#### [CEL ZADANIA]
Czy możesz zamienić tekst ze wszystkich wierszy na listę JSON, w której każda linijka to osobny ciąg znaków? Pomiń puste linijki i nie umieszczaj w wyniku obrazów.
================
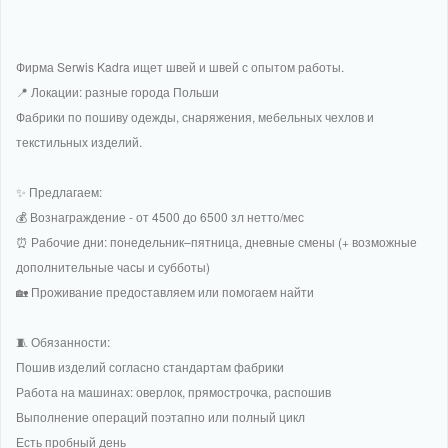
Фирма Serwis Kadra ищет швей и швей с опытом работы.
📍 Локации: разные города Польши
Фабрики по пошиву одежды, снаряжения, мебельных чехлов и
текстильных изделий.
✨ Предлагаем:
💰 Вознаграждение - от 4500 до 6500 зл нетто/мес
⏰ Рабочие дни: понедельник–пятница, дневные смены (+ возможные
дополнительные часы и субботы)
🏡 Проживание предоставляем или помогаем найти
🧵 Обязанности:
Пошив изделий согласно стандартам фабрики
Работа на машинах: оверлок, прямострочка, распошив
Выполнение операций поэтапно или полный цикл
Есть пробный день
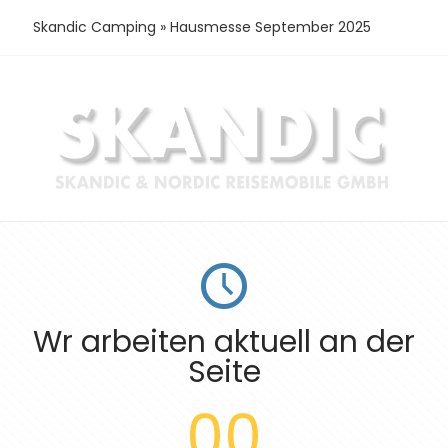
Skandic Camping
»
Hausmesse September 2025
Wr arbeiten aktuell an der
Seite
00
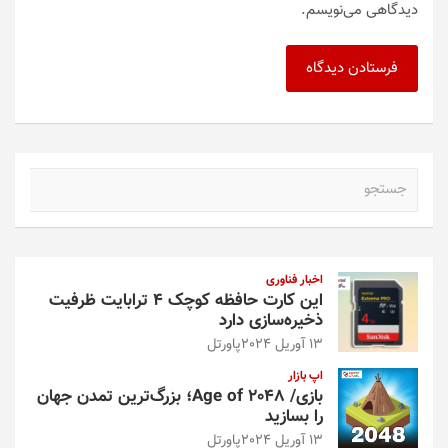
دیدگاهی می‌نویسم.
ج
س
ت
ج
و
اخبار فناوری
این کارت حافظه کوچک ۴ ترابایت ظرفیت
ذخیره‌سازی دارد
13 آوریل 2024
پاورتل
اپ بازار
بازی/ Age of 2048؛ بزرگ‌ترین تمدن جهان
را بسازید
13 آوریل 2024
پاورتل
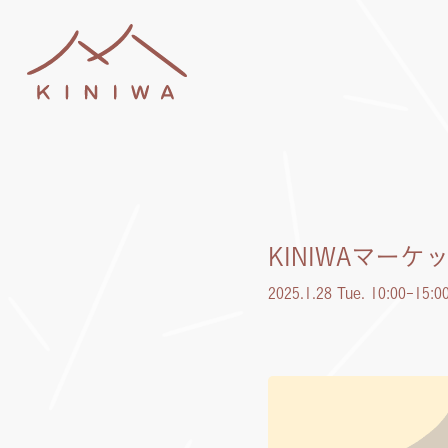
KINIWAマーケット
2025.1.28 Tue. 10:00-15:0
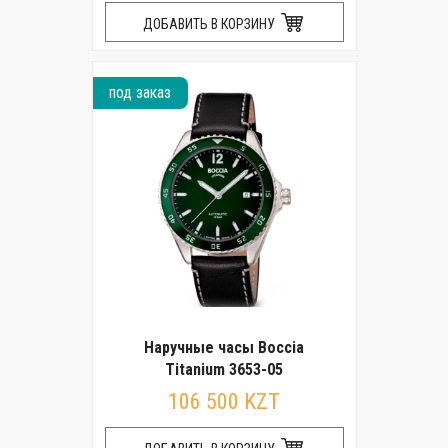
ДОБАВИТЬ В КОРЗИНУ
под заказ
Наручные часы Boccia
Titanium 3653-05
106 500 KZT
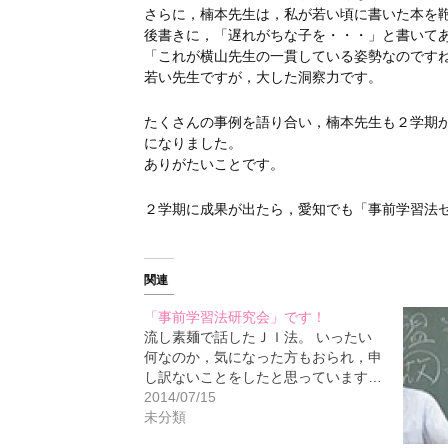
さらに，楠本先生は，私が若い頃に書いた本を
後書きに，「遅れがちな子を・・・」と書いて
「これが横山先生の一貫している姿勢なのです
若い先生ですが，大した洞察力です。
たくさんの事例を語り合い，楠本先生も２学期
になりました。
ありがたいことです。
２学期に成果が出たら，愛知でも「事前学習法
関連
「事前学習法研究会」です！
流し素麺で話したＪＩ法。 いったい
何なのか，気になった方もおられ，申
し訳ないことをしたと思っています…
2014/07/15
未分類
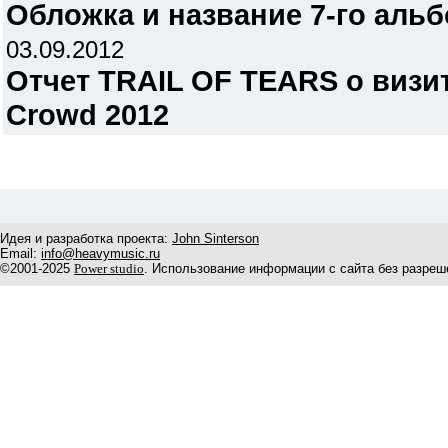
Обложка и название 7-го аль
03.09.2012
Отчет TRAIL OF TEARS о визит
Crowd 2012
Идея и разработка проекта:
John Sinterson
Email:
info@heavymusic.ru
©2001-2025
Power studio
. Использование информации с сайта без разреш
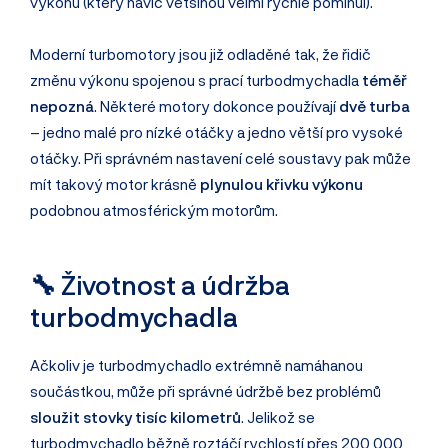
výkonu (který navíc většinou velmi rychle pominul).
Moderní turbomotory jsou již odladěné tak, že řidič
změnu výkonu spojenou s prací turbodmychadla
téměř
nepozná
. Některé motory dokonce používají
dvě turba
– jedno malé pro nízké otáčky a jedno větší pro vysoké
otáčky. Při správném nastavení celé soustavy pak může
mít takový motor krásně
plynulou křivku výkonu
podobnou atmosférickým motorům.
🔧 Životnost a údržba
turbodmychadla
Ačkoliv je turbodmychadlo extrémně namáhanou
součástkou, může při správné údržbě bez problémů
sloužit stovky tisíc kilometrů
. Jelikož se
turbodmychadlo běžně roztáčí rychlostí přes 200 000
================
#### [OCZEKIWANY WYNIK]
[
  "Фирма Serwis Kadra ищет швей и швей с опытом работы.",
  "📍 Локации: разные города Польши",
  "Фабрики по пошиву одежды, снаряжения, мебельных чехлов и",
  "текстильных изделий.",
  "✨ Предлагаем:",
  "💰 Вознаграждение - от 4500 до 6500 зл нетто/мес",
  "⏰ Рабочие дни: понедельник–пятница, дневные смены (+ возможные",
  "дополнительные часы и субботы)",
  "🏡 Проживание предоставляем или помогаем найти",
  "🧵 Обязанности:",
  "Пошив изделий согласно стандартам фабрики",
  "Работа на машинах: оверлок, прямострочка, распошив",
  "Выполнение операций поэтапно или полный цикл",
  "Есть пробный день",
  "Skandic Camping",
  "»",
  "Hausmesse September 2025",
  "Wr arbeiten aktuell an der",
  "Seite",
  "00",
  "دیدگاهی می‌نویسم.",
  "ج",
  "س",
  "ت",
  "ج",
  "و",
  "اخبار فناوری",
  "این کارت حافظه کوچک ۴ ترابایت ظرفیت",
  "ذخیره‌سازی دارد",
  "13 آوریل 2024",
  "پاورتل",
  "اپ بازار",
  "بازی/ Age of 2048؛ بزرگ‌ترین تمدن جهان",
  "را بسازید",
  "13 آوریل 2024",
  "پاورتل",
  "KINIWAマーケット",
  "2025.1.28 Tue. 10:00-15:0",
  "ДОБАВИТЬ В КОРЗИНУ",
  "под заказ",
  "Наручные часы Boccia",
  "Titanium 3653-05",
  "106 500 KZT",
  "さらに，楠本先生は，私が若い頃に書いた本を",
  "後書きに，「遅れがちな子を・・・」と書いて",
  "「これが横山先生の一貫している姿勢なのです",
  "若い先生ですが，大した洞察力です。",
  "たくさんの事例を語り合い，楠本先生も２学期",
  "になりました。",
  "ありがたいことです。",
  "２学期に成果が出たら，愛知でも「事前学習法",
  "関連",
  "「事前学習法研究会」です！",
  "流し素麺で話したＪＩ法。 いったい",
  "何なのか，気になった方もおられ，申",
  "し訳ないことをしたと思っています…",
  "2014/07/15",
  "未分類",
  "Обложка и название 7-го аль",
  "03.09.2012",
  "Отчет TRAIL OF TEARS о визит",
  "Crowd 2012",
  "Идея и разработка проекта:",
  "John Sinterson",
  "Email:",
  "info@heavymusic.ru",
  "©2001-2025",
  "Power studio",
  ". Использование информации с сайта без разреш",
  "výkonu (který navíc většinou velmi rychle pominul).",
  "Moderní turbomotory jsou již odladěné tak, že řidič",
  "změnu výkonu spojenou s prací turbodmychadla",
  "téměř",
  "nepozná",
  ". Některé motory dokonce používají",
  "dvě turba",
  "– jedno malé pro nízké otáčky a jedno větší pro vysoké",
  "otáčky. Při správném nastavení celé soustavy pak může",
  "mít takový motor krásně",
  "plynulou křivku výkonu",
  "podobnou atmosférickým motorům.",
  "🔧 Životnost a údržba",
  "turbodmychadla",
  "Ačkoliv je turbodmychadlo extrémně namáhanou",
  "součástkou, může při správné údržbě bez problémů",
  "sloužit stovky tisíc kilometrů",
  ". Jelikož se",
  "turbodmychadlo běžně roztáčí rychlostí přes 200 000"
]